Density of rational points on manifolds and Diophantine approximation on hypersurfaces

TL;DR

This paper advances understanding of rational point density on manifolds and hypersurfaces, proving new bounds and convergence results that address longstanding conjectures in Diophantine approximation.

Contribution

It establishes an analogue of the dimension growth conjecture for submanifolds with curvature and solves the generalized Baker-Schmidt problem for generic hypersurfaces.

Findings

Optimal upper bounds for rational points near curved manifolds

Convergence results for $oldsymbol{\psi}$-approximable points on hypersurfaces

Resolution of the generalized Baker-Schmidt problem in the generic case

Abstract

In this article, we establish an analogue of the dimension growth conjecture, which is regarding the density of rational points on projective varieties, for compact submanifolds of $\mathbb{R}^n$ with non-vanishing curvature.
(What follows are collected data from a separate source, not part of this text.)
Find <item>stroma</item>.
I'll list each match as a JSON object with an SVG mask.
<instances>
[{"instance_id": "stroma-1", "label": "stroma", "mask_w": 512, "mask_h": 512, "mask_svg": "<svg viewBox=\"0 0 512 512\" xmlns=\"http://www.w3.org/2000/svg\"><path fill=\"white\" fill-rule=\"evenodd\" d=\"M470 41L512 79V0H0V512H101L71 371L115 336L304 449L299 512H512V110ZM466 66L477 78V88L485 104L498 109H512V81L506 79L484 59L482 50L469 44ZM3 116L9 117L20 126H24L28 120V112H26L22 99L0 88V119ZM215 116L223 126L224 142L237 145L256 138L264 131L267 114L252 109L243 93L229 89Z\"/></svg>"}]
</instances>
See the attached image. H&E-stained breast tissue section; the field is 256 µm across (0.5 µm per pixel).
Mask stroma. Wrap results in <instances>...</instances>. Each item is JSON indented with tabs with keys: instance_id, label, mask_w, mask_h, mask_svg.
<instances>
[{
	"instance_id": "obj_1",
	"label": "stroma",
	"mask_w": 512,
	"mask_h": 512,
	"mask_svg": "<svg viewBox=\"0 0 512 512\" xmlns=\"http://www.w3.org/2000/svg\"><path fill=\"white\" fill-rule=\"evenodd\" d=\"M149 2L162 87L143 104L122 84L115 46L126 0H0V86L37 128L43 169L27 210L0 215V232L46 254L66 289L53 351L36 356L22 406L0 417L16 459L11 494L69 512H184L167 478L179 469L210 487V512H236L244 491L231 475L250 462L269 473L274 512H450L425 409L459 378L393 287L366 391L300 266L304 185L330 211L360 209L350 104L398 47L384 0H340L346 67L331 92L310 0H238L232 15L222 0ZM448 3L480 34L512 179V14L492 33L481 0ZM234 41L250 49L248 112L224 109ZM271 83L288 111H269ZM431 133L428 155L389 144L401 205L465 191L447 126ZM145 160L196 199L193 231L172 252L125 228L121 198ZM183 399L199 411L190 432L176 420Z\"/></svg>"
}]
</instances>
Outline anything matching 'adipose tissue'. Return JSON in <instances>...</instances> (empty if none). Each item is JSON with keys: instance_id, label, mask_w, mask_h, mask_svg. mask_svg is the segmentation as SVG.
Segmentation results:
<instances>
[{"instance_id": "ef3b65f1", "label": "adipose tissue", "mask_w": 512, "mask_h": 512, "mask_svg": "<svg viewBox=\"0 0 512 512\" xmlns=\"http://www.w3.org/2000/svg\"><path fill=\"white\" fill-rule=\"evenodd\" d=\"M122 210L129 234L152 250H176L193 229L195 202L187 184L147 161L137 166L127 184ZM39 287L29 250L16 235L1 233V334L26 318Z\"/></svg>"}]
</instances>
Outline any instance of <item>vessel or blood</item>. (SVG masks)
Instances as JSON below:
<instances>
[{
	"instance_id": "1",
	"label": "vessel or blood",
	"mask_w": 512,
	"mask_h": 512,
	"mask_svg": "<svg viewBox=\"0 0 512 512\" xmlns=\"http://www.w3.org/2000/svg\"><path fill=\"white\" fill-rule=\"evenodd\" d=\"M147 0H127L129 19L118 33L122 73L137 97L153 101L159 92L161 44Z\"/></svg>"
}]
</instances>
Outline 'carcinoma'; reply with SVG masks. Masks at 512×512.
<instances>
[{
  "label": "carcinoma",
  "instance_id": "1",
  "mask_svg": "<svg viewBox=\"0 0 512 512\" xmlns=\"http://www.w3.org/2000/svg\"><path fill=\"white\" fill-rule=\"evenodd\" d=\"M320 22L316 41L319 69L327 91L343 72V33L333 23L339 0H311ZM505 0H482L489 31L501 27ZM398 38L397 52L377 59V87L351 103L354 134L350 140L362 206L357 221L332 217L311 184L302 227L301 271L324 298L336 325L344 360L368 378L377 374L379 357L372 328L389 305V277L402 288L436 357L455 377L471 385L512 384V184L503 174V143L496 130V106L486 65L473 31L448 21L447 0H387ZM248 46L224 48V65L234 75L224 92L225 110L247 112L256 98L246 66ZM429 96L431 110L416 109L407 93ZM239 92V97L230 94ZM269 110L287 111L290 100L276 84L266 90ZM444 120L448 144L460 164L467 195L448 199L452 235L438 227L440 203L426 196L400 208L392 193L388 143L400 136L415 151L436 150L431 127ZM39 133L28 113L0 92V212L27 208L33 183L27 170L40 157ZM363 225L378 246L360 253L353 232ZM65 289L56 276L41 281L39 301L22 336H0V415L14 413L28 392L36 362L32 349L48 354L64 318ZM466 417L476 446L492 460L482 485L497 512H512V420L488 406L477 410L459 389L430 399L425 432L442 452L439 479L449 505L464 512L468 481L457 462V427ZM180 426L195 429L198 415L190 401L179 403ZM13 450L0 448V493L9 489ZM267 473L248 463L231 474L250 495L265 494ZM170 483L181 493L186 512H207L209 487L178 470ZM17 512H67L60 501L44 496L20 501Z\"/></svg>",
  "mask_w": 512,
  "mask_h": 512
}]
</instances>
We also establish the convergence theory for the set of simultaneously $\psi$-approximable points lying on a generic hypersurface, thereby settling the generalized Baker-Schmidt problem in the simultaneous setting for generic hypersurfaces. These results are obtained as consequences of an optimal upper bound for the density of rational points near manifolds of the form $\{ (\mathbf{x}, f(\mathbf{x})) \in \mathbb{R}^{d+1}: \mathbf{x} \in B_{\nu}(\mathbf{x}_0) \}$ with non-zero Hessian matrix of $f$ at $\mathbf{x}_0$ and $\nu > 0$ sufficiently small.